Her rendition takes her way beyond bulldozing; it is pathetic, heartbreaking, terrifying, mad. It evokes tears, but freezes them mid-cheek. It is not just a woman going to pieces after partial success; it is the triumph in defeat or defeat in triumph of a stymied soul that achieves for another what it really wanted for itself; it is the rage of a frustrated volcano that sizzles, sputters, and implodes.
The great singing actress’s face contorts in contradictory directions; the fingers claw palpable holes into the air; the body coils and uncoils; the legs are in overdrive. But the voice – a glorious, wounded panther of a voice – will not be silenced. It tears through its pain to a bruised victory: This Rose was a force of nature; this performer is one. If the entire production were on this level (as several other scenes, such as the hapless parting with the faithful Herbie, are), this would be the ne plus ultra in Gypsys: the dream of Arthur Laurents, Stephen Sondheim, and Jule Styne come impossibly, unimprovably true.

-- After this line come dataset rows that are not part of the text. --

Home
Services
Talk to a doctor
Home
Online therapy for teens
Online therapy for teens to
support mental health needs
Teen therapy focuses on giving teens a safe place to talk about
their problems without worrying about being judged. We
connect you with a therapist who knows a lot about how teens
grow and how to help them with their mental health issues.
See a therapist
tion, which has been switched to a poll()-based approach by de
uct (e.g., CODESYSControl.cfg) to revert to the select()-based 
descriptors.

The production does have an irresistible Herbie – warm but never mushy, gentle but masculine – in Lenny Wolpe. Also a perfectly decent Louise in Deborah Gibson, though for my money Crista Moore was the definitive one. The tried and true trio of Anna McNeely, Jana Robbins, and Dorothy Stanley is in top form as the three strippers with a gimmick, and if ever the JonBenet story reaches the stage, the present Baby June, Alexandra Kiesman, might be a front-runner. Liza Gennaro has respectfully and respectably restaged the dances. Between Miss Buckley and Lenny Wolpe there is genuine, mutual affection, not only the usual one-sided kind. But there the good news ends.

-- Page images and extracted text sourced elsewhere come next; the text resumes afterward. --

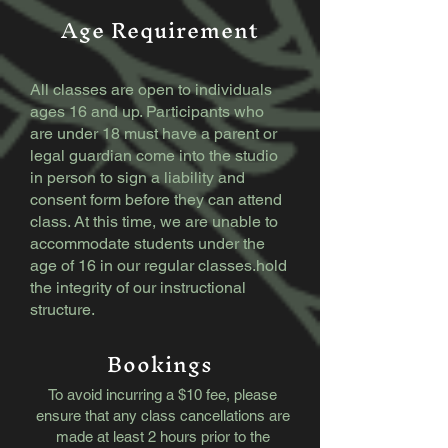
Age Requirement
All classes are open to individuals
ages 16 and up. Participants who
are under 18 must have a parent or
legal guardian come into the studio
in person to sign a liability and
consent form before they can attend
class. At this time, we are unable to
accommodate students under the
age of 16 in our regular classes.​​hold
the integrity of our instructional
structure.
Bookings
To avoid incurring a $10 fee, please
ensure that any class cancellations are
made at least 2 hours prior to the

As if the Paper Mill had blown its funds on Follies, this Gypsy, in sets and costumes that seem underfinanced, also looks underimagined. Even the vaudeville placards are tackier than need be, and there is no real originality discernible anywhere. Not even in the direction by Mark Waldrop, who may have ill-advisedly encouraged Miss Buckley to aim in Act One for a certain fluttery, shabby-genteel quality rather than the steady, rising determination the part calls for. The electronics also present a problem: There is a somewhat tinny sound, and the orchestra sometimes overwhelms the singers.

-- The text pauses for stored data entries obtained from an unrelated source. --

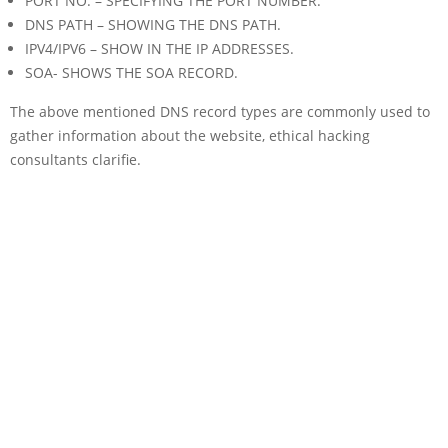
PORT NO. – SPECIFYING THE PORT NUMBER.
DNS PATH – SHOWING THE DNS PATH.
IPV4/IPV6 – SHOW IN THE IP ADDRESSES.
SOA- SHOWS THE SOA RECORD.
The above mentioned DNS record types are commonly used to
gather information about the website, ethical hacking
consultants clarifie.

Even so, what is good here outweighs the rest, and no one will return from this show empty-hearted. The splendid book, lyrics, and tunes continue to be compelling, and who can resist an ugly duckling becoming a swan, an overreaching parent learning a lesson, a mother and daughter at odds muddling through to understanding? And there is one performance already largely – and after some further polishing perhaps wholly – stupendous.